The windows in the schoolroom are washed after school hours (and at that only once or twice a year) by the janitor, the floors are swept by men, swept badly, and always after school. And if this pupil happens to be one of the twenty thousand who leave school each year before reaching the seventh grade, she goes into business not knowing that there is such a thing as scientific knowledge regarding food and air and sun and cleanliness.
And yet this girl is going to marry, bear children and rear them, and you and I are going to hold her responsible if those children are not good citizens. Surely this is not a fair placing of responsibility.
Eleven years ago I started the first housekeeping center in New York. These centers are ordinary tenement flats which find their motive power and are successful by means of the universal love in every little girl to play at keeping house, and the universal desire in every one to copy that which is just above her.
A girl wants her kitchen messes, her dishes, her make-believe baby and her tiny bed or broom just as every boy wants his bat and ball. A housekeeping center takes these natural desires and cultivates them. It is furnished as a home should be furnished, and such questions are answered there as: What shall be done with the floors to insure health and save labor; what with the walls? What curtains are the best to admit light, give beauty to the room and wash easily? What proportion of the sum laid aside for furnishing should go into the buying of pots and pans, what part into mattresses, and is there any reason to spend money for ruffles? What are the proper and necessary tools to work with?
In the housekeeping center the neighbors and the scientifically trained teacher work out these problems together. The teacher’s training in chemistry has taught her that a certain quality of water and a certain kind of soap are necessary for perfect laundry work. The tenement house woman adds what she has learned from bitter experience; that it is hard to heat enough of any kind of water on the stove with coal at ten cents a pail and the stove crowded with pots and pans.
A LESSON IN BED-MAKING
Regular lessons are given in these housekeeping centers morning, afternoon and evening, and as the flat is like the home from which the pupils come (only perfected) its lesson is not dissociated with the daily home duties but is performed under home conditions and, therefore, easy of imitation. Do the pupils want this instruction? The answer is that every class is full and there is a waiting list, and every girl pays for the lessons.

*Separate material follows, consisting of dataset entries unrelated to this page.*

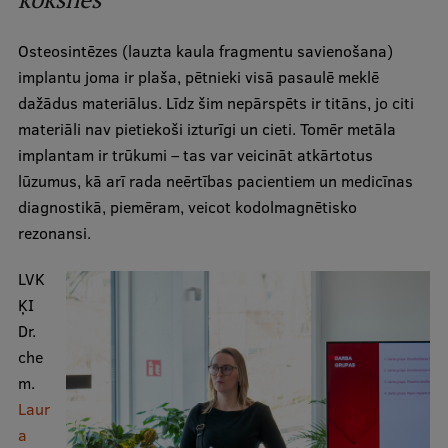
Osteosintēzes (lauzta kaula fragmentu savienošana)
implantu joma ir plaša, pētnieki visā pasaulē meklē
dažādus materiālus. Līdz šim nepārspēts ir titāns, jo citi
materiāli nav pietiekoši izturīgi un cieti. Tomēr metāla
implantam ir trūkumi – tas var veicināt atkārtotus
lūzumus, kā arī rada neērtības pacientiem un medicīnas
diagnostikā, piemēram, veicot kodolmagnētisko
rezonansi.
LVK
ĶI
Dr.
che
m.
Laur
a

I find it often difficult in selling luncheons in the public schools to persuade the children to give up three cents for a full meal, and yet the children under fourteen in the housekeeping centers are ready always to pay three cents a lesson, and the working girls five cents. And what do they pay for? To learn to clean the sink so that the pipes will not get clogged, to learn to cook substitutes for meat (for meat is too high for many of them), to scrub closets and floors, to make and clean beds. Only last week a class of working girls came to one of the centers and asked for a bedbug lesson. “The people above us are moving out” they said, “and we want to prevent the bugs getting into our house.” A bedbug lesson is not a lecture, it means to roll up one’s sleeves, put on a big apron, get on your knees and scrub, this after working hard all day in a factory or shop. The desire for this knowledge must be very real to make a girl willing to do this extra labor, and to pay for the privilege of doing it out of her scanty wages.
In a housekeeping center it is easy and natural to borrow a baby from the neighbor across the hall when the lesson is “how to bathe and dress a baby.” There is nothing embarrassing about being the patient when the lesson is “how to give a bath in bed and how to change the sheets without disturbing the patient.” Then there are the dinner classes where the pupils make out the menu, do the marketing and cook the meat, and there are lessons in food values.